### YOUR OBJECTIVE
The whole listing, apart from its images, should be restated word for word.
═════ RECORDS TO PROCESS
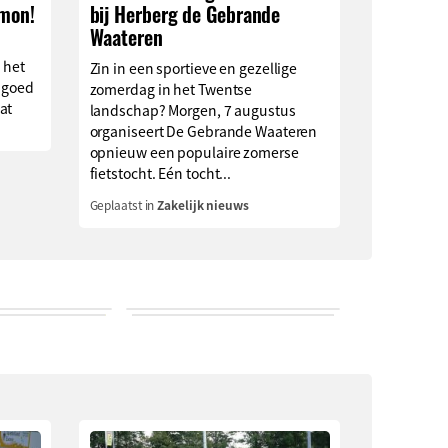
imon!
bij Herberg de Gebrande
Waateren
 het
Zin in een sportieve en gezellige
 goed
zomerdag in het Twentse
at
landschap? Morgen, 7 augustus
organiseert De Gebrande Waateren
opnieuw een populaire zomerse
fietstocht. Eén tocht...
Geplaatst in
Zakelijk nieuws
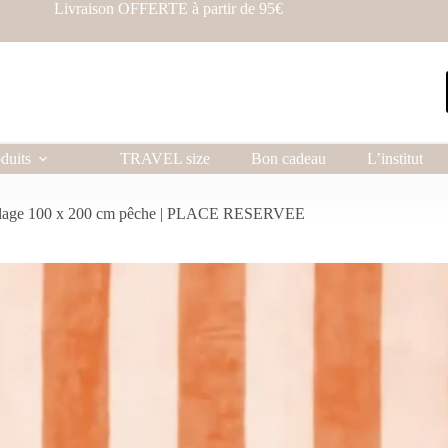
Livraison OFFERTE à partir de 95€
duits
TRAVEL size
Bon cadeau
L’institut
plage 100 x 200 cm pêche | PLACE RESERVEE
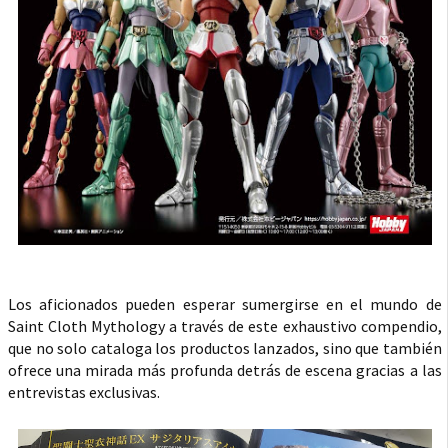
Los aficionados pueden esperar sumergirse en el mundo de
Saint Cloth Mythology a través de este exhaustivo compendio,
que no solo cataloga los productos lanzados, sino que también
ofrece una mirada más profunda detrás de escena gracias a las
entrevistas exclusivas.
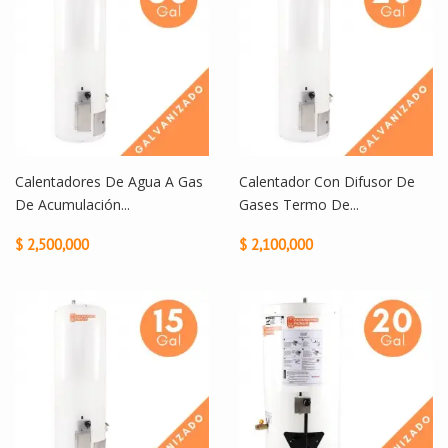
Calentadores De Agua A Gas
Calentador Con Difusor De
De Acumulación...
Gases Termo De...
$ 2,500,000
$ 2,100,000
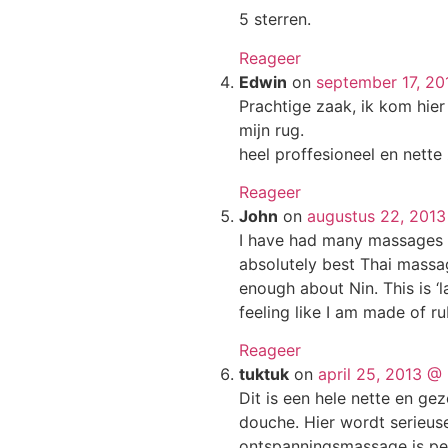
5 sterren.
Reageer
Edwin
on
september 17, 2
Prachtige zaak, ik kom hie
mijn rug.
heel proffesioneel en nette
Reageer
John
on
augustus 22, 2013
I have had many massages a
absolutely best Thai massage
enough about Nin. This is ‘l
feeling like I am made of ru
Reageer
tuktuk
on
april 25, 2013 @
Dit is een hele nette en gez
douche. Hier wordt serieu
ontspanningsmassage is per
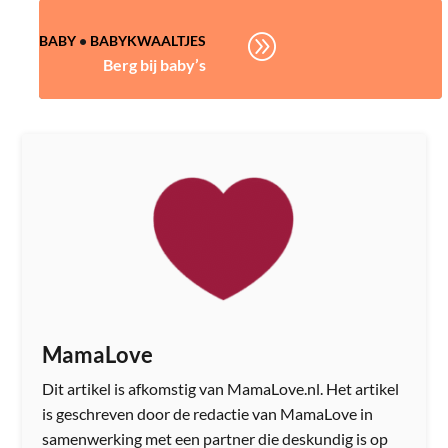
A
BABY
•
BABYKWAALTJES
Berg bij baby’s
MamaLove
Dit artikel is afkomstig van MamaLove.nl. Het artikel
is geschreven door de redactie van MamaLove in
samenwerking met een partner die deskundig is op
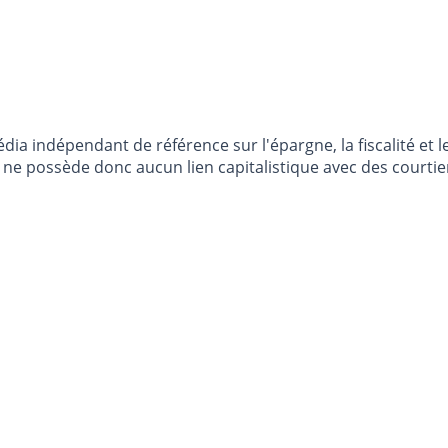
dia indépendant de référence sur l'épargne, la fiscalité e
e possède donc aucun lien capitalistique avec des courtier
══════════
### SOLUTION TO THIS PROBLEM
imon!
bij Herberg de Gebrande
Waateren
 het
Zin in een sportieve en gezellige
 goed
zomerdag in het Twentse
at
landschap? Morgen, 7 augustus
organiseert De Gebrande Waateren
opnieuw een populaire zomerse
fietstocht. Eén tocht...
Geplaatst in
Zakelijk nieuws
Livraison OFFERTE à partir de 95€
duits
TRAVEL size
Bon cadeau
L’institut
plage 100 x 200 cm pêche | PLACE RESERVEE
Los aficionados pueden esperar sumergirse en el mundo de
Saint Cloth Mythology a través de este exhaustivo compendio,
que no solo cataloga los productos lanzados, sino que también
ofrece una mirada más profunda detrás de escena gracias a las
entrevistas exclusivas.
Calentadores De Agua A Gas
Calentador Con Difusor De
De Acumulación...
Gases Termo De...
$ 2,500,000
$ 2,100,000
5 sterren.
Reageer
Edwin
on
september 17, 2
Prachtige zaak, ik kom hie
mijn rug.
heel proffesioneel en nette
Reageer
John
on
augustus 22, 2013
I have had many massages a
absolutely best Thai massage
enough about Nin. This is ‘l
feeling like I am made of ru
Reageer
tuktuk
on
april 25, 2013 @
Dit is een hele nette en gez
douche. Hier wordt serieu
ontspanningsmassage is per
A
BABY
•
BABYKWAALTJES
Berg bij baby’s
MamaLove
Dit artikel is afkomstig van MamaLove.nl. Het artikel
is geschreven door de redactie van MamaLove in
samenwerking met een partner die deskundig is op
dia indépendant de référence sur l'épargne, la fiscalité e
e possède donc aucun lien capitalistique avec des courtier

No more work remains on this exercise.